The report by Inrix said that all of the top ten most congested roads in the UK were in London. However, outside the capital, the M6 at Birmingham was identified as the worst road for gridlock, followed by the two Scottish routes.
Other hotspots north of the Border that crept onto the list of top ten most congested roads included eight miles of the M8 at Cardonald and a four-mile section of the A720 between Musselburgh services and Wester Hailes in Edinburgh.
AA spokesman Luke Bosdet said: "We know that the number of cars on the roads has been going down since the start of the credit crunch in 2007, so these figures come as a surprise.
"It is likely they represent a failure by the authorities to deal with pinch points and provide public transport services which make people want to get out of their cars and take buses and trains."
On average, UK drivers spent a total of 30 hours in traffic congestion in 2013 - one hour more than in 2012.
The London commute zone had the biggest increase in hours wasted, rising from 72 hours in 2012 to 82 hours last year.
Of the 25 of the most congested cities in Europe for urban traffic, London was second only to Brussels, where the average motorist spends 83 hours a year stuck in traffic.
After the London commute zone, the most congested areas were Greater Manchester, Merseyside, South Nottinghamshire and Greater Birmingham.
Overall, the UK was the sixth-worst congested country for traffic in 2013, with Belgium top (58 hours wasted in jams), followed by the Netherlands (44 hours), Germany and France (both 35 hours) and Luxembourg (31 hours).
However, Inrix president and chief executive Bryan Mistele said there was a good sign from the figures. He said: "So goes traffic, so goes the economy. While bad news for drivers, the rises in traffic congestion in Europe are signs of a slowly recovering economy."
A Transport Scotland spokesman said: "Since 2007, we have invested over £2.6 billion to maintain and improve our trunk roads and motorways in Scotland with a further £700 million committed for trunk road investment this year alone.

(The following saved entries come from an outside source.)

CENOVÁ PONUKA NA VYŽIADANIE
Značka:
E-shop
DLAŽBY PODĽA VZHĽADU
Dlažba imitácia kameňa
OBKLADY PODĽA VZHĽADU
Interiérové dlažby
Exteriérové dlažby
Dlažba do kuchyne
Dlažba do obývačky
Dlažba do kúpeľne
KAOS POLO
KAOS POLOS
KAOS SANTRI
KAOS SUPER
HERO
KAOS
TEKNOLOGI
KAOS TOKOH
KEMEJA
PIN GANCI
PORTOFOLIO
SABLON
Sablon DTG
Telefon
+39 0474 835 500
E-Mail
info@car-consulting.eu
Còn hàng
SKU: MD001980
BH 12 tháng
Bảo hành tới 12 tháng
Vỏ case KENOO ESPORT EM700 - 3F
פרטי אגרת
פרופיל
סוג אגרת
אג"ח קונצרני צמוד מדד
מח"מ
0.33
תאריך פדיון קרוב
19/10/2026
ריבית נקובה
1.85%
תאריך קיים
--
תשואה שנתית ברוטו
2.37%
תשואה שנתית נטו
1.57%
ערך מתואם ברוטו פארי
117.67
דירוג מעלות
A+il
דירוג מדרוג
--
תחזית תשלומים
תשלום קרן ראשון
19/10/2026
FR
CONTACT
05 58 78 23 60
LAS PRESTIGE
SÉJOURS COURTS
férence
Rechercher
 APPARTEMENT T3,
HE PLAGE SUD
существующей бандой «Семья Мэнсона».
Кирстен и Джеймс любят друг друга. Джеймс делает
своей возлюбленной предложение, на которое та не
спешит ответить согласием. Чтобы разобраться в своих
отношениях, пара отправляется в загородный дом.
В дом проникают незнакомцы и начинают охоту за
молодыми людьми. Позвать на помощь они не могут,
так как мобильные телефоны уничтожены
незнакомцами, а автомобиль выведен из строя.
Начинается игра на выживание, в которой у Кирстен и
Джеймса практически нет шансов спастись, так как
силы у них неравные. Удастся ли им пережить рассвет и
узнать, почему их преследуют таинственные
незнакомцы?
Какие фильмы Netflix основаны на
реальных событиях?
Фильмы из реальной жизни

Over £108m of this has been invested specfically to maintain and improve the M8 with a further £6.6m earmarked for this purpose this financial year.
"More widely, we have only in recent days, concluded a £500m deal which will see the remaining 10km of the key route between Glasgow and Edinburgh upgaded to full motorway standard.
"When finished, this will reduce journey times along the M8 by around 20 minutes in peak periods, improve road safety, free up more road space, and the road infrastructure developed to support sustainable transport initiatives."